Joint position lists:
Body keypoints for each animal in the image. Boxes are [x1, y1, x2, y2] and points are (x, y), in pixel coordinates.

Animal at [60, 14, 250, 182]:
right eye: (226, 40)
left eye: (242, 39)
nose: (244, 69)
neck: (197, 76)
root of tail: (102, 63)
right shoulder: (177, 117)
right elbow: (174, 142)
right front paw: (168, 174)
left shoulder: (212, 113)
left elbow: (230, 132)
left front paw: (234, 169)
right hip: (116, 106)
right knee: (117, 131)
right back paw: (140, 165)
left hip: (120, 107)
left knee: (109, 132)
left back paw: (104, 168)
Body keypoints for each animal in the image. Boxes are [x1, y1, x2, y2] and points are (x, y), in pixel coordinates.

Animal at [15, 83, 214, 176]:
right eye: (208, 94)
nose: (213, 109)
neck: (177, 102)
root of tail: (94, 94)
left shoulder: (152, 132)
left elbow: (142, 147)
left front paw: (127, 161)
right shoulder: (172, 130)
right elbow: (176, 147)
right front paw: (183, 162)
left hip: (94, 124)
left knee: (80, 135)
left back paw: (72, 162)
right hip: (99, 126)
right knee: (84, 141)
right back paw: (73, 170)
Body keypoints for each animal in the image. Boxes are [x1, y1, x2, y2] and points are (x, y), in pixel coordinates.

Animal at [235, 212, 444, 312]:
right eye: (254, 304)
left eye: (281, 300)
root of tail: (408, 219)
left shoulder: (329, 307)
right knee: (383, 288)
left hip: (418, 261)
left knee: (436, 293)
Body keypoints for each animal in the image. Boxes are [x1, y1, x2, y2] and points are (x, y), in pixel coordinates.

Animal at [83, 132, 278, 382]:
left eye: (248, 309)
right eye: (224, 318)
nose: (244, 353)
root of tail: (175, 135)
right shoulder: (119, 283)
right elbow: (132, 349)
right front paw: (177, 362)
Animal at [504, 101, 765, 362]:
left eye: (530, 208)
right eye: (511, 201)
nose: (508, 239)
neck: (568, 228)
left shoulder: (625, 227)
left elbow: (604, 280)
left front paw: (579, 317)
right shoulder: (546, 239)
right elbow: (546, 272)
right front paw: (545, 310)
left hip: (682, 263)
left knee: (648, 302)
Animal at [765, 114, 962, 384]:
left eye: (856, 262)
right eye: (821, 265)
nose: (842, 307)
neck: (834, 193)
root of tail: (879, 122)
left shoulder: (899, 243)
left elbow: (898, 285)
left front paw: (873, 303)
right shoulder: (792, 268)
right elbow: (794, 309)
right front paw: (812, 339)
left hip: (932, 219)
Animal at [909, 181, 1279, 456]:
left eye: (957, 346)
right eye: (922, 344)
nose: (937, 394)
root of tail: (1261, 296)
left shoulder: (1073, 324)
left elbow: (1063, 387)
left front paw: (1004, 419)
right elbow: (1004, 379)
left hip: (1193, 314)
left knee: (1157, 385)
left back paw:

BRIEF: Across the entries above, find each line with the word "back" and please copy it out.

RESPONSE TO THIS TASK:
right back paw: (140, 165)
left back paw: (104, 168)
left back paw: (72, 162)
right back paw: (73, 170)
left back paw:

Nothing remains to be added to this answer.